● **Stated task**
Copy out every line of the material below with no changes.

====

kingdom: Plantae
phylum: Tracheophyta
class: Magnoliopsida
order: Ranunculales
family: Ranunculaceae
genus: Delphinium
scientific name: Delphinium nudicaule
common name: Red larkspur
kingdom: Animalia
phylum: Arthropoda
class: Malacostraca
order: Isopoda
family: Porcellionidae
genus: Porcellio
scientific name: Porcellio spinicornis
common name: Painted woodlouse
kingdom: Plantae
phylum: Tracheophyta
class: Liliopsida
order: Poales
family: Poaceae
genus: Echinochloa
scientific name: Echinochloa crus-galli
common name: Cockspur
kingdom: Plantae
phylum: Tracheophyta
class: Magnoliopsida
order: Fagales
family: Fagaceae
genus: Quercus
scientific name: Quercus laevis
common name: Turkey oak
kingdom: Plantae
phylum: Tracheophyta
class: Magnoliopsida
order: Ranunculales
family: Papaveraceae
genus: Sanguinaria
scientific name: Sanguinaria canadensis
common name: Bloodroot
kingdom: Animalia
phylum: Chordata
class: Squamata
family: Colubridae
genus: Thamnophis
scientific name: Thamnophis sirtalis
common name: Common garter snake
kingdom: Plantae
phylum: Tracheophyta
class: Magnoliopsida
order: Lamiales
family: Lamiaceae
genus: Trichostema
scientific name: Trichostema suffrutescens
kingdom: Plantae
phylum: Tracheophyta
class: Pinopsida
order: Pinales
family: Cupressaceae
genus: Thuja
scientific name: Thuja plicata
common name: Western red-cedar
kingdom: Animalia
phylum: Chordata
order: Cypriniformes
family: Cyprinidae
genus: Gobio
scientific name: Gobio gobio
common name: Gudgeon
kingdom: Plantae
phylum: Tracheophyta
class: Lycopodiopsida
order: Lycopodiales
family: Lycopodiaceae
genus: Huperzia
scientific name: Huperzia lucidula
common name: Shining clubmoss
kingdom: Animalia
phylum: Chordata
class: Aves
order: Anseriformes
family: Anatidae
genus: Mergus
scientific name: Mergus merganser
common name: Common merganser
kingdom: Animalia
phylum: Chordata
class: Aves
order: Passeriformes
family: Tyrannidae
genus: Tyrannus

====

● **Answer**
kingdom: Plantae
phylum: Tracheophyta
class: Magnoliopsida
order: Ranunculales
family: Ranunculaceae
genus: Delphinium
scientific name: Delphinium nudicaule
common name: Red larkspur
kingdom: Animalia
phylum: Arthropoda
class: Malacostraca
order: Isopoda
family: Porcellionidae
genus: Porcellio
scientific name: Porcellio spinicornis
common name: Painted woodlouse
kingdom: Plantae
phylum: Tracheophyta
class: Liliopsida
order: Poales
family: Poaceae
genus: Echinochloa
scientific name: Echinochloa crus-galli
common name: Cockspur
kingdom: Plantae
phylum: Tracheophyta
class: Magnoliopsida
order: Fagales
family: Fagaceae
genus: Quercus
scientific name: Quercus laevis
common name: Turkey oak
kingdom: Plantae
phylum: Tracheophyta
class: Magnoliopsida
order: Ranunculales
family: Papaveraceae
genus: Sanguinaria
scientific name: Sanguinaria canadensis
common name: Bloodroot
kingdom: Animalia
phylum: Chordata
class: Squamata
family: Colubridae
genus: Thamnophis
scientific name: Thamnophis sirtalis
common name: Common garter snake
kingdom: Plantae
phylum: Tracheophyta
class: Magnoliopsida
order: Lamiales
family: Lamiaceae
genus: Trichostema
scientific name: Trichostema suffrutescens
kingdom: Plantae
phylum: Tracheophyta
class: Pinopsida
order: Pinales
family: Cupressaceae
genus: Thuja
scientific name: Thuja plicata
common name: Western red-cedar
kingdom: Animalia
phylum: Chordata
order: Cypriniformes
family: Cyprinidae
genus: Gobio
scientific name: Gobio gobio
common name: Gudgeon
kingdom: Plantae
phylum: Tracheophyta
class: Lycopodiopsida
order: Lycopodiales
family: Lycopodiaceae
genus: Huperzia
scientific name: Huperzia lucidula
common name: Shining clubmoss
kingdom: Animalia
phylum: Chordata
class: Aves
order: Anseriformes
family: Anatidae
genus: Mergus
scientific name: Mergus merganser
common name: Common merganser
kingdom: Animalia
phylum: Chordata
class: Aves
order: Passeriformes
family: Tyrannidae
genus: Tyrannus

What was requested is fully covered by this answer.